Stored data:

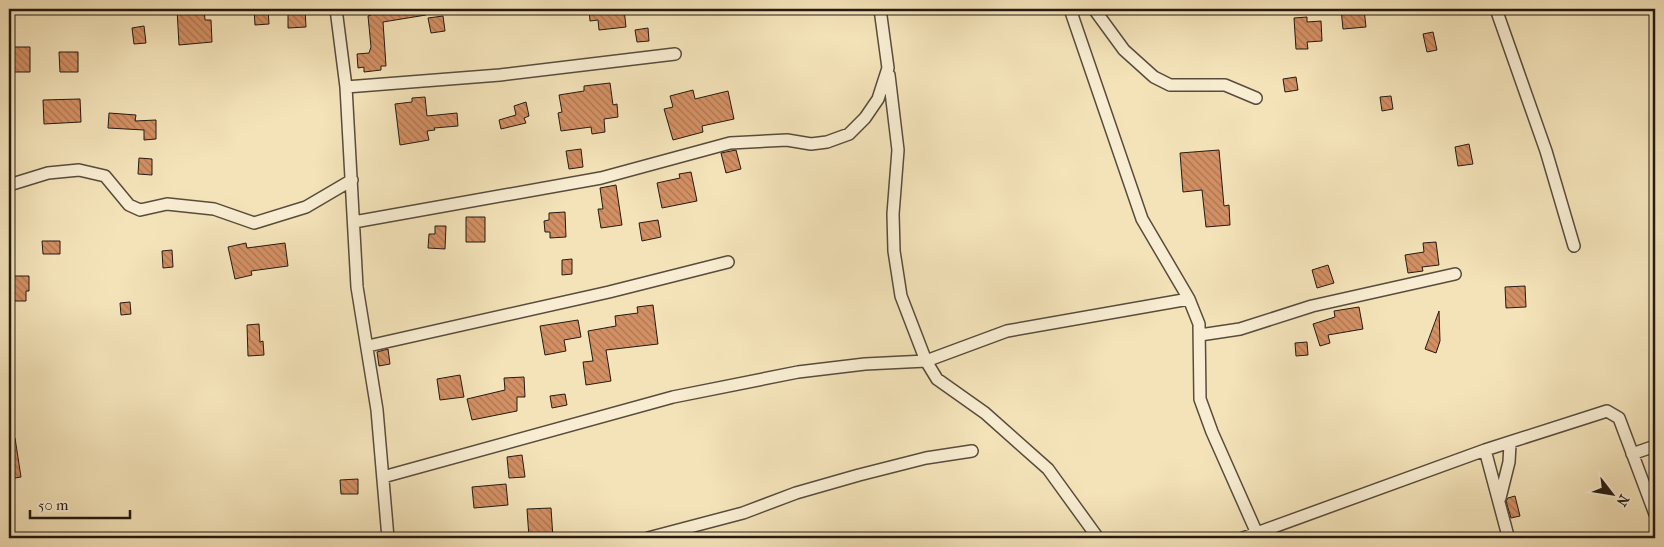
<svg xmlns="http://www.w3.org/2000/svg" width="1664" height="547" font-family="'IM FELL French Canon',serif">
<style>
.building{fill:url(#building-back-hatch);stroke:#241a12}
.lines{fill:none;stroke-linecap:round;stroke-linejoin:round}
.minor-casing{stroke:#584c3c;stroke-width:14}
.minor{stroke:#f8edd2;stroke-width:11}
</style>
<defs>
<pattern id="building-back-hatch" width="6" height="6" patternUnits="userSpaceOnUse" patternTransform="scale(1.25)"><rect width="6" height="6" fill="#d39064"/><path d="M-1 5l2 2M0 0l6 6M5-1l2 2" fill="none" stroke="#ab7551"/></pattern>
</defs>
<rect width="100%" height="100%" fill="#f4e3b9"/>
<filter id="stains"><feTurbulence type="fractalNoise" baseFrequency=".004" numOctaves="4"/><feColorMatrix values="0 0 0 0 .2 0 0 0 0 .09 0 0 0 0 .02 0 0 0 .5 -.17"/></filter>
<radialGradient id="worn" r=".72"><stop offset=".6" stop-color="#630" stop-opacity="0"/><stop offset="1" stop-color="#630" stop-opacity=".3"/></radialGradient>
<path class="building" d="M 177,9 L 204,9 L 205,20 L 211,20 L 212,42 L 179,45 Z
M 254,9 L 268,9 L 269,24 L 255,25 Z
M 288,9 L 305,9 L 306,27 L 288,28 Z
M 370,9 L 425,9 L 426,15 L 383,22 L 386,66 L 381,66 L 381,70 L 364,72 L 364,67 L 358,68 L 357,54 L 369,53 L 371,47 L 368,16 L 371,15 Z
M 589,9 L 624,9 L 626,27 L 599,30 L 598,20 L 590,21 Z
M 1341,9 L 1364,9 L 1366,27 L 1343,29 Z
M 443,16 L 445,31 L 431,33 L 428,18 Z
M 1307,17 L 1307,22 L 1321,21 L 1322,41 L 1307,42 L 1308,49 L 1296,49 L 1294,18 Z
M 144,26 L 146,43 L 134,44 L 132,28 Z
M 648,28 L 649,41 L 637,42 L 635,30 Z
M 1433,32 L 1437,50 L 1427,52 L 1423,34 Z
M 10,47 L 30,47 L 30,72 L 10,72 Z
M 59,52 L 78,52 L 78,72 L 60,72 Z
M 1296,77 L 1298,90 L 1285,92 L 1283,79 Z
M 610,83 L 613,105 L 617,104 L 618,117 L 604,119 L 605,132 L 592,134 L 591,127 L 561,131 L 558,113 L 562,112 L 559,95 L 584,91 L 584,86 Z
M 693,90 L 695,99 L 728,91 L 734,119 L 702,126 L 703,132 L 673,140 L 664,109 L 673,107 L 670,96 Z
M 1391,96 L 1393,109 L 1382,111 L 1380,97 Z
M 425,97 L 427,116 L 457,113 L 458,126 L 434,128 L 435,130 L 427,131 L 429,140 L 400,145 L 395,104 L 412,102 L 412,98 Z
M 80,99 L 81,122 L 44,124 L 43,100 Z
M 526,102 L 529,116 L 524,118 L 526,123 L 501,129 L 499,120 L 516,115 L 514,106 Z
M 109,113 L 136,115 L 135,121 L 156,120 L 156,139 L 144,140 L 144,130 L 108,128 Z
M 1469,144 L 1473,164 L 1458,166 L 1455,147 Z
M 581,149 L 583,167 L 569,169 L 566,151 Z
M 736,150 L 741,169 L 726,173 L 721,153 Z
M 1219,150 L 1224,206 L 1229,205 L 1230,225 L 1206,227 L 1202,190 L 1183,192 L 1180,153 Z
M 139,158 L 152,159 L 152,175 L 138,174 Z
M 691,172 L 697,201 L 662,208 L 657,183 L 680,178 L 679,174 Z
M 616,185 L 622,225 L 601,228 L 598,209 L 603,209 L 600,188 Z
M 565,212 L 566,237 L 550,238 L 550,232 L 545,232 L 544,221 L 549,220 L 549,213 Z
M 466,217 L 485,217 L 485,242 L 466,242 Z
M 658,220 L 661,237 L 642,241 L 639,223 Z
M 435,226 L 446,226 L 445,249 L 428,248 L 429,234 L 435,234 Z
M 42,241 L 60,241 L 60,254 L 43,254 Z
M 1436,242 L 1439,265 L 1422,267 L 1423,271 L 1408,273 L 1405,255 L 1424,252 L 1423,243 Z
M 246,243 L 247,248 L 285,243 L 288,266 L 251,271 L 252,275 L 235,279 L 228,247 Z
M 172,250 L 173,267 L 163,268 L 162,251 Z
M 572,259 L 572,274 L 562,275 L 562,260 Z
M 1328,265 L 1334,283 L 1317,288 L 1312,270 Z
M 9,276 L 29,276 L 29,291 L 26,291 L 26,301 L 9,301 Z
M 1525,286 L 1526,307 L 1506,308 L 1505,287 Z
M 130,302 L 131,314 L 121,315 L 120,303 Z
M 653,305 L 658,344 L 606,350 L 611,381 L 586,385 L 583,362 L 593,361 L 588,331 L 616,326 L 615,316 L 638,313 L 637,307 Z
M 1359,307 L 1363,329 L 1328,335 L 1330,343 L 1320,346 L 1313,324 L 1335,317 L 1334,311 Z
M 1439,311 L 1440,341 L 1436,353 L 1425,349 Z
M 578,320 L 581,337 L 564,340 L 566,351 L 545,355 L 540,326 Z
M 259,324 L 260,342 L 263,341 L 264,355 L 248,356 L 247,325 Z
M 1307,342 L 1308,355 L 1296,356 L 1295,343 Z
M 388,349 L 390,364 L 379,366 L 377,352 Z
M 460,375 L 464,397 L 440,400 L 437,379 Z
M 524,377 L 525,397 L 517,397 L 517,411 L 472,420 L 467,399 L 505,390 L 504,378 Z
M 565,394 L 567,405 L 552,408 L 550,396 Z
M 9,438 L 15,438 L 21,477 L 9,479 Z
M 522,455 L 525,477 L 509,478 L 507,457 Z
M 358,479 L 358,494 L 341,494 L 340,480 Z
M 506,484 L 508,505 L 474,508 L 472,487 Z
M 1515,496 L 1520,516 L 1511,518 L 1506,501 L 1508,498 Z
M 551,508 L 553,538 L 529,538 L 527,509 Z"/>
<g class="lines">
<defs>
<path id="minor" d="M 336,9 L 346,87 L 357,287 L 377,410 L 388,538
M 1070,9 L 1142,219 L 1189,299 L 1199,324 L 1200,399 L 1212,432 L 1259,538
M 1094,9 L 1124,50 L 1154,77 L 1170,85 L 1225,85 L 1256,98
M 1496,9 L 1546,151 L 1574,246
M 889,75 L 898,150 L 893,214 L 894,251 L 901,296 L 926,361 L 937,379 L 985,413 L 1048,469 L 1098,538
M 346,87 L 500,75 L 675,54
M 9,185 L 48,173 L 79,170 L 105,176 L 129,205 L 140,210 L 167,204 L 214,209 L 254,223 L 306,207 L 352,180
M 354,222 L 601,178 L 730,143 L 787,140 L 811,144 L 827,142 L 849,134 L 865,118 L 878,99 L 888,68 L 880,9
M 1200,335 L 1240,329 L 1312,306 L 1455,274
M 368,346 L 609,292 L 728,262
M 1485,450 L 1508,536 L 1506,538
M 1632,454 L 1655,446
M 383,477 L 673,397 L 798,372 L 865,364 L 926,361 L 1007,331 L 1189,299
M 1500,498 L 1509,462 L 1510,444
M 648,538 L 743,513 L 796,493 L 859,475 L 926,458 L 972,451
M 1243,538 L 1485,450 L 1607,411 L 1619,418 L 1655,514"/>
</defs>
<use href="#minor" class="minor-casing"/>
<use href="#minor" class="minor"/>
</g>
<rect width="1664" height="547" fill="none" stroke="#f4e3b9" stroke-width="30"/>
<rect x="10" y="10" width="1644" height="527" fill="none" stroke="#241a12" stroke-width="2.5"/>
<rect x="15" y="15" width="1634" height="517" fill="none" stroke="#241a12"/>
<g transform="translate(1612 494) rotate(121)" stroke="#f8edd2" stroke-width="4" paint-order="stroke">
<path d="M0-4L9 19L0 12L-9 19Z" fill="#241a12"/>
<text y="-8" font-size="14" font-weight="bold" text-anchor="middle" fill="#241a12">N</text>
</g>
<path d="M30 510v8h100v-8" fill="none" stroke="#241a12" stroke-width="2.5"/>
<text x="38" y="510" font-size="15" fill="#241a12" stroke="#f8edd2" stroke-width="4" paint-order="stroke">50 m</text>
<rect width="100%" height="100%" filter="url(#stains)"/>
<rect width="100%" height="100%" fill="url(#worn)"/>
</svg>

■ Exercise objective:
Where does the string "worn" appear in the records above? Show every line that holds it.

■ Written response:
<radialGradient id="worn" r=".72"><stop offset=".6" stop-color="#630" stop-opacity="0"/><stop offset="1" stop-color="#630" stop-opacity=".3"/></radialGradient>
<rect width="100%" height="100%" fill="url(#worn)"/>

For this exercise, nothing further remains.